PROFESSOR JACKIE MOORE
Dr. Jacqueline “Jackie” Moore, professor of history and a 2011-2012 Fulbright Scholar in Hong Kong, acknowledged: “I am a Hands-On Mentor.” She enjoys working closely with her mentees, as they examine what they want to pursue in terms of their studies, major, and life beyond college. “They may first come into my office with a list of things they want to do, and they may go out the door with a very different list,”
“Often times they hear from others what’s the best thing for them. It can be a struggle sometimes between family pressure versus personal desire,” Jackie said. “I try helping them navigate through that.”
For all her mentees, the end goal is finding what makes them happy. She admits early on being startled when students would suddenly do an about-face, and change directions. One of the first times was with a junior who she had walked alongside, carefully guiding her in becoming a creative writer. Then suddenly the young woman “turned completely around and decided to go into international relations—with a focus on human rights.”
Junior year, she believes, can bring a day of reckoning. However, Jackie said chuckling, so can senior year. One of her seniors had been determined to head down one path, then in what seemed only minutes after grasping his degree, he surprised her.
“I’ve decided to do something different now,” he told her. Jackie embraced his change of heart. “That was perfectly okay,” she said. “We work with our students to build a strong academic experience for them so they can go in any direction.”
Rounding the Bend
PROFESSOR MAX GROBER
Although recently named dean of Humanities at Austin College, Dr. Max Grober, professor of history, is still maintaining watch over his mentees, as well as teaching one of his favorite courses—on Charles Darwin.
Looking back on his mentoring at Austin College, he notes that the College’s small size fosters a strong environment for mentoring. Given the on-going interaction among faculty, there are opportunities to brainstorm with other faculty the new directions a mentee may want to head, he pointed out. “You would be surprised how many times the subject of a student’s pursuits enters our conversations,” Max said. “It’s good for us to share ideas about what may work best for them.”

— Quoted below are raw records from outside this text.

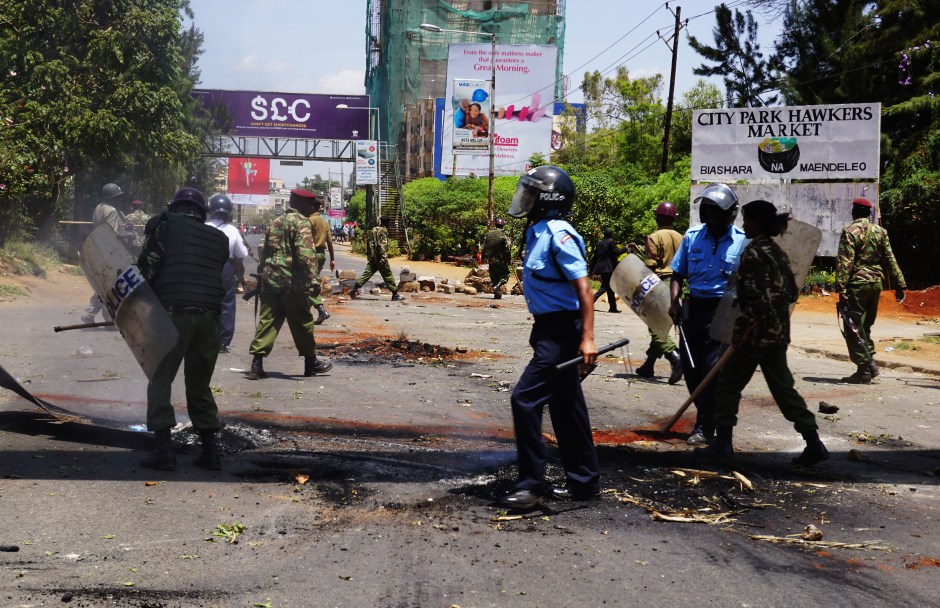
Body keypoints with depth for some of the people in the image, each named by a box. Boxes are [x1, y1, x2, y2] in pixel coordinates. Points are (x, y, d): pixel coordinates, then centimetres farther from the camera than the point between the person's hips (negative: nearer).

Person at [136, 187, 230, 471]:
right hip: (210, 316, 4)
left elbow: (148, 266, -4)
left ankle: (163, 449, -1)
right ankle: (210, 450, 14)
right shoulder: (218, 238, 19)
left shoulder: (165, 224, 7)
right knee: (200, 385, 16)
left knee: (160, 381, 6)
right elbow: (220, 279, 16)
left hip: (175, 312, -4)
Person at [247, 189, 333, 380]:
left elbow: (265, 252, 22)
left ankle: (257, 363, -5)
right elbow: (306, 253, -19)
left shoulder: (275, 222, 19)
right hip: (292, 282, -7)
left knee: (267, 321, 3)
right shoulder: (301, 222, -6)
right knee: (302, 323, 6)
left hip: (270, 280, 7)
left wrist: (261, 276, 27)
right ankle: (311, 362, 17)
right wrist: (314, 278, -24)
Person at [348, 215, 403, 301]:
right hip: (379, 257, -8)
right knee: (388, 275, -2)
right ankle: (395, 295, 1)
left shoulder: (374, 230, 15)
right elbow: (382, 245, -20)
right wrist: (384, 258, -23)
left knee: (366, 274, 7)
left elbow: (370, 243, 21)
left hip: (372, 258, 8)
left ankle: (354, 289, 1)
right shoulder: (383, 231, -11)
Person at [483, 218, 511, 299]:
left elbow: (484, 247, 10)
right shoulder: (503, 235, -8)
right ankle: (498, 286, -17)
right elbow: (507, 249, -11)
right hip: (501, 260, -4)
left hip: (491, 260, 4)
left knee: (494, 277, 14)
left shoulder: (488, 234, 5)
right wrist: (509, 259, -2)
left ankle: (497, 294, 12)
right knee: (505, 275, 8)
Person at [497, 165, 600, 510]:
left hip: (560, 332, -10)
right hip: (550, 328, 10)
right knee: (565, 407, 15)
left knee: (525, 399, -11)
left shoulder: (558, 234, -17)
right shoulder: (538, 232, 12)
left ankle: (531, 486, -4)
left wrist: (587, 338, -27)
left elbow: (583, 288, -22)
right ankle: (584, 481, 25)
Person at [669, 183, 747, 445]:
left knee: (712, 367, -8)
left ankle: (704, 427, -1)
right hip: (694, 308, 4)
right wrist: (674, 301, -5)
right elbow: (677, 274, 9)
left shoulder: (742, 242, -2)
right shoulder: (692, 236, 6)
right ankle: (708, 417, 25)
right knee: (691, 367, 7)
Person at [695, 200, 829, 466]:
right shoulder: (778, 252, 13)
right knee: (783, 387, 9)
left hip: (757, 332, -8)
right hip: (779, 332, 8)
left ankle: (722, 443, 9)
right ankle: (813, 444, 5)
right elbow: (791, 293, 17)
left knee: (728, 385, 4)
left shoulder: (753, 253, -14)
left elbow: (757, 297, -21)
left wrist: (742, 331, -18)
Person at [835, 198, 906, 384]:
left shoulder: (850, 232, -8)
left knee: (854, 329, -1)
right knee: (865, 326, 19)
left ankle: (863, 370, -3)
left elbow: (845, 263, -16)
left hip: (857, 284, -6)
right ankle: (870, 362, 12)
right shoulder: (880, 231, 10)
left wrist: (841, 289, -19)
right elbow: (890, 260, 10)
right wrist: (899, 285, 12)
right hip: (876, 283, 6)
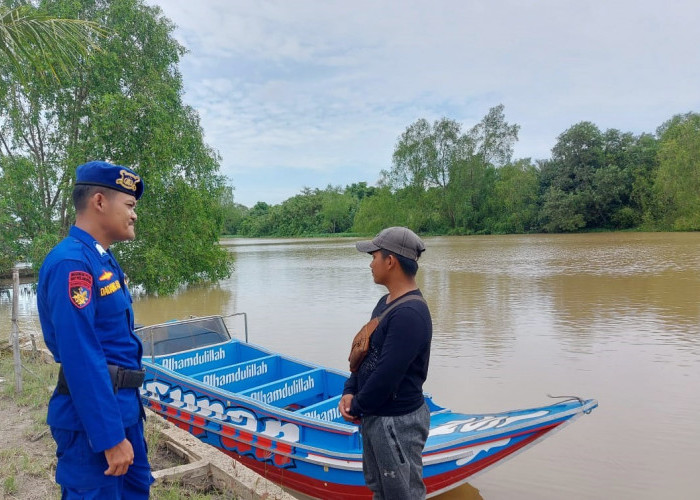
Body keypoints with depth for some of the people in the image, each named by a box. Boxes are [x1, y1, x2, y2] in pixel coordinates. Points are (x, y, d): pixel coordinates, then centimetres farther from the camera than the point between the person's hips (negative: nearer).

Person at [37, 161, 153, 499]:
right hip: (93, 415, -9)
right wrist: (111, 436, -23)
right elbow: (81, 359, -26)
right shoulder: (71, 263, -21)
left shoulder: (100, 258, 9)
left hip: (122, 406, 9)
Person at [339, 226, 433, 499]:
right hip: (375, 415, 10)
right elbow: (365, 352, 11)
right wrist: (349, 392, -2)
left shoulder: (409, 313, -27)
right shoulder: (386, 302, 6)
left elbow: (387, 374, -28)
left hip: (397, 422, -10)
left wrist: (357, 408, -12)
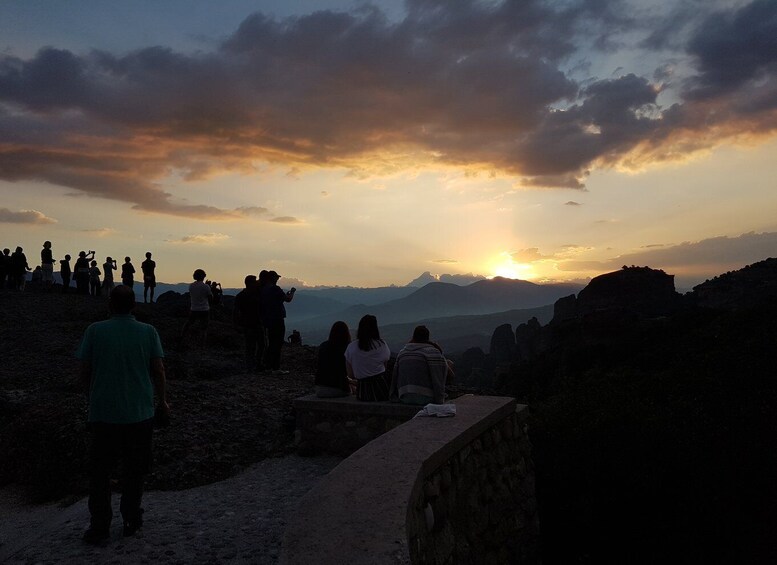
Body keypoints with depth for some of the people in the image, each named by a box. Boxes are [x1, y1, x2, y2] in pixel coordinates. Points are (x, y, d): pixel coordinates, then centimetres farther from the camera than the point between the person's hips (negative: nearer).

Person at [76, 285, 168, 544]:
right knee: (134, 469, 16)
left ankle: (99, 527, 15)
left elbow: (84, 372, -2)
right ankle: (131, 518, 24)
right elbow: (158, 371, -3)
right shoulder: (148, 332, -6)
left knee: (99, 470, 13)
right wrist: (162, 402, 10)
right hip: (140, 413, 1)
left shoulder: (95, 331, -7)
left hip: (103, 413, 0)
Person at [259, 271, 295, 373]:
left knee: (271, 343, 18)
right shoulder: (275, 289, -17)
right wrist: (292, 292, 2)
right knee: (277, 344, -4)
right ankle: (276, 368, -3)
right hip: (277, 320, -9)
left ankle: (268, 365, 24)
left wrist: (285, 294, 20)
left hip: (267, 320, 9)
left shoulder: (263, 289, 9)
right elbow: (288, 299, -16)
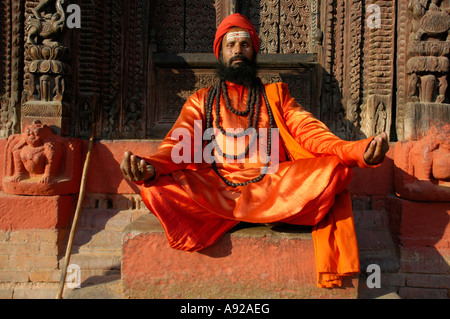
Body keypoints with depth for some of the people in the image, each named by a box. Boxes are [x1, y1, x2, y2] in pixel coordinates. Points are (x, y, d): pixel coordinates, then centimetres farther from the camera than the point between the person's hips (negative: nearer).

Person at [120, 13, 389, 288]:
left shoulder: (276, 93, 21)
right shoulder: (201, 101, 20)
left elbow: (310, 132, 6)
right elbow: (180, 145, 4)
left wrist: (356, 151, -15)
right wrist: (151, 167, -21)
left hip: (275, 184, 0)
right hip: (215, 190, 0)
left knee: (336, 168, -24)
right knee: (156, 189, -26)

His experience as a mentor dates back to his years at Colgate University, where he recalls that the mentoring involved working with a student for only two years. Once students declared a major in their sophomore year, mentors and mentees parted.
“I like the arrangement better here at Austin College,” Max said. “Those additional two years with a student are important. They can also be very gratifying for the mentor. You can see the students becoming more confident and articulate.”
The junior and senior years also offer an opportunity for a different relationship to evolve. He believes with many students the conversation changes somewhat. “For the most part, they are on an adult level then. I enjoy hearing what they’re thinking,” he said. “I can learn from them.”